Set down all of the records exactly.

Saved entries:
------------------------------

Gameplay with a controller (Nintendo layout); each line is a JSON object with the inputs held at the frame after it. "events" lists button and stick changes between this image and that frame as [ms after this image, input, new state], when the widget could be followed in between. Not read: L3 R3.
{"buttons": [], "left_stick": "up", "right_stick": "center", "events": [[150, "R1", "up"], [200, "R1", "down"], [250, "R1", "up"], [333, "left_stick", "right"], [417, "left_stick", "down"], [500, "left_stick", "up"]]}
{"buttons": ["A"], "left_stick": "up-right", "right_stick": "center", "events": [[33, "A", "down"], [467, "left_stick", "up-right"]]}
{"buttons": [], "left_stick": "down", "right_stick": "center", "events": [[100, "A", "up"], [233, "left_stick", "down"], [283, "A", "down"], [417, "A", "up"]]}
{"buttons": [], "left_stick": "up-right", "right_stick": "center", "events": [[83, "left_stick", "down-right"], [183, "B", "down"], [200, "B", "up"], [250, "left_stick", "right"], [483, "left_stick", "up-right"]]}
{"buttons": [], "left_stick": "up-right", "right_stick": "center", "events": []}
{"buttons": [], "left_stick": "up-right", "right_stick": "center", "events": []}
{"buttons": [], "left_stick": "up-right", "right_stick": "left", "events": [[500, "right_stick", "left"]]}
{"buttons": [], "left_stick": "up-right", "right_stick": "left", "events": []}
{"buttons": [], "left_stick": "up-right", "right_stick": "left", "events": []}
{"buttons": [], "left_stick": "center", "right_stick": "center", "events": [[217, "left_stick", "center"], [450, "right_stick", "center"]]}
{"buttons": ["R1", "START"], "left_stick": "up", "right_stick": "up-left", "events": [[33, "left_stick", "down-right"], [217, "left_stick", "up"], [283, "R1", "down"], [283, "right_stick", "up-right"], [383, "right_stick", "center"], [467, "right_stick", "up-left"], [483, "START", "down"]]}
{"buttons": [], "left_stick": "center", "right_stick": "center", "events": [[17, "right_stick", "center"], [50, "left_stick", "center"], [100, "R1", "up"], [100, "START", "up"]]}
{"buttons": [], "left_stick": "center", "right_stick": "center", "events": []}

------------------------------

Written answer -
Gameplay with a controller (Nintendo layout); each line is a JSON object with the inputs held at the frame after it. "events" lists button and stick changes between this image and that frame as [ms after this image, input, new state], when the widget could be followed in between. Not read: L3 R3.
{"buttons": [], "left_stick": "up", "right_stick": "center", "events": [[150, "R1", "up"], [200, "R1", "down"], [250, "R1", "up"], [333, "left_stick", "right"], [417, "left_stick", "down"], [500, "left_stick", "up"]]}
{"buttons": ["A"], "left_stick": "up-right", "right_stick": "center", "events": [[33, "A", "down"], [467, "left_stick", "up-right"]]}
{"buttons": [], "left_stick": "down", "right_stick": "center", "events": [[100, "A", "up"], [233, "left_stick", "down"], [283, "A", "down"], [417, "A", "up"]]}
{"buttons": [], "left_stick": "up-right", "right_stick": "center", "events": [[83, "left_stick", "down-right"], [183, "B", "down"], [200, "B", "up"], [250, "left_stick", "right"], [483, "left_stick", "up-right"]]}
{"buttons": [], "left_stick": "up-right", "right_stick": "center", "events": []}
{"buttons": [], "left_stick": "up-right", "right_stick": "center", "events": []}
{"buttons": [], "left_stick": "up-right", "right_stick": "left", "events": [[500, "right_stick", "left"]]}
{"buttons": [], "left_stick": "up-right", "right_stick": "left", "events": []}
{"buttons": [], "left_stick": "up-right", "right_stick": "left", "events": []}
{"buttons": [], "left_stick": "center", "right_stick": "center", "events": [[217, "left_stick", "center"], [450, "right_stick", "center"]]}
{"buttons": ["R1", "START"], "left_stick": "up", "right_stick": "up-left", "events": [[33, "left_stick", "down-right"], [217, "left_stick", "up"], [283, "R1", "down"], [283, "right_stick", "up-right"], [383, "right_stick", "center"], [467, "right_stick", "up-left"], [483, "START", "down"]]}
{"buttons": [], "left_stick": "center", "right_stick": "center", "events": [[17, "right_stick", "center"], [50, "left_stick", "center"], [100, "R1", "up"], [100, "START", "up"]]}
{"buttons": [], "left_stick": "center", "right_stick": "center", "events": []}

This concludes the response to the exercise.